Red Hat si è sempre schierata contro i brevetti software, ma questo non le ha impedito, in questi anni, di collezionarne un discreto numero. Generalmente questa pratica non scandalizza (quasi) nessuno, perché viene giustificata con la volontà di proteggere l’azienda stessa e la comunità open source, ma l’ultima richiesta di brevetto presentata da Red Hat all’US Patent Office ha sollevato un certo numero di critiche.

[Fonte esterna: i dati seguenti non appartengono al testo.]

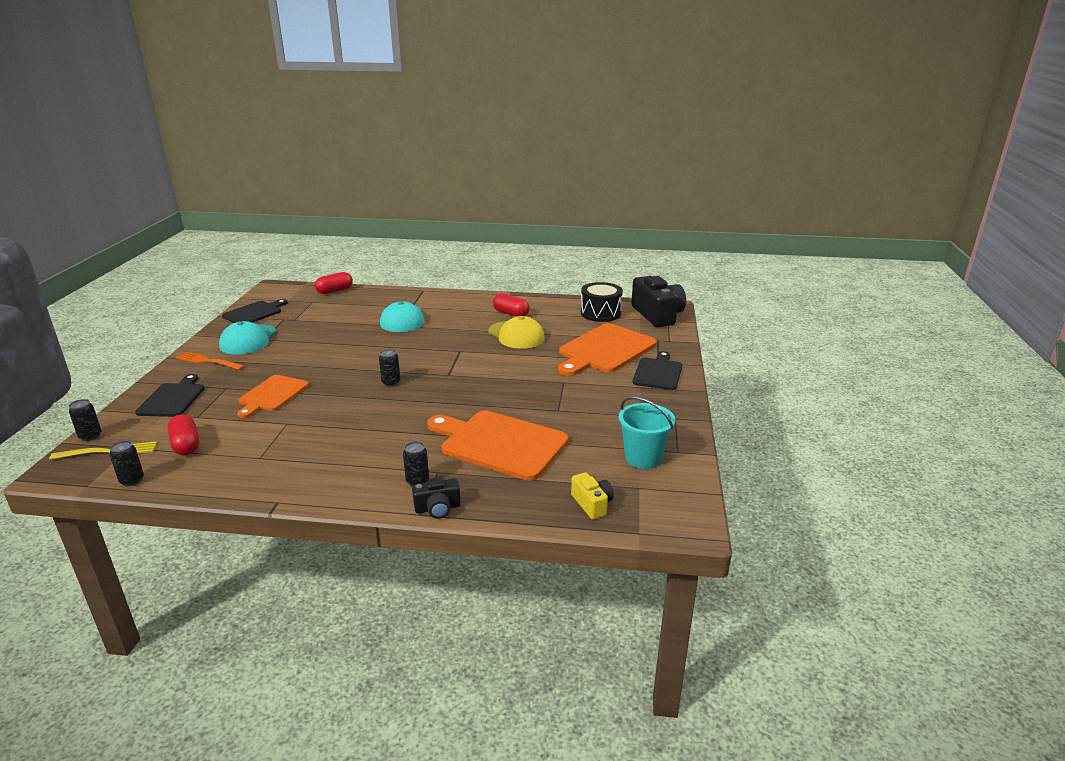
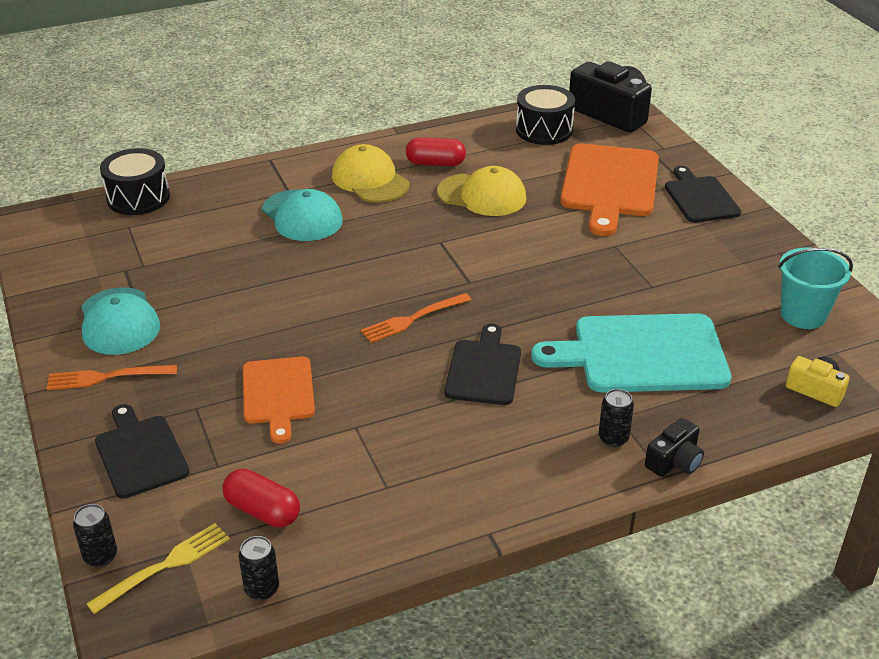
camera: 30 degrees left, 10 degrees up
black cutting board [222,299,288,323] -> black cutting board moved to [445,324,521,405]
red capsule [315,272,353,294] -> black drum [100,148,170,215]
black can [379,349,400,387] -> orange fork [361,293,471,343]
orange cutting board [427,410,569,481] -> turquoise cutting board [531,313,731,392]
none -> yellow cap [332,144,409,203]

Il motivo è che la tecnologia su cui Red Hat vorrebbe mettere il proprio sigillo ha direttamente a che fare con l’Advanced Message Queuing Protocol (AMQP), uno standard aperto e neutrale che descrive un protocollo per la messaggistica a livello di middleware. Questo protocollo può essere utilizzato per far comunicare tra loro le applicazioni di vendor differenti e per interconnettere i processi automatizzati di business.

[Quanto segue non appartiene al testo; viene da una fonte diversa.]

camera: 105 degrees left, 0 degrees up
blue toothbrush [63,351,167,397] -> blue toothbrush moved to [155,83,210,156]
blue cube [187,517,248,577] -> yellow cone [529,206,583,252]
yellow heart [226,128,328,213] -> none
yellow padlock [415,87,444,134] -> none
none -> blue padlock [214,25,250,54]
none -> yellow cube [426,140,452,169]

Il brevetto richiesto (ma non ancora ottenuto) da Red Hat, viene descritto qui come “un metodo e un apparato per trasmettere messaggi tra le applicazioni” e, più nello specifico, come un modo per usare XML in AMPQ.
Come spiegato in questo approfondimento di Ars Technica , buona parte delle critiche piovute addosso a Red Hat sono state sollevate dal fatto che quest’ultima avrebbe registrato il brevetto “in sordina” immediatamente dopo essere entrata nel gruppo di lavoro di AMPQ.
“Sembra chiaro che l’azienda lo abbia fatto con l’intento di tenere per sé le chiavi di una parte cruciale della tecnologia, e ciò quando questo standard ha guadagnato visibilità”, commenta Ars . “Questo viene visto dagli altri membri del gruppo di lavoro come una mossa estremamente ostile”.
Sebbene nella policy di Red Hat relativa ai brevetti si affermi che questi non saranno utilizzati contro il software open source, molti membri di questa comunità si sono scagliati contro la decisione della società dal cappello rosso, definendola deleteria per l’intero mondo degli standard aperti.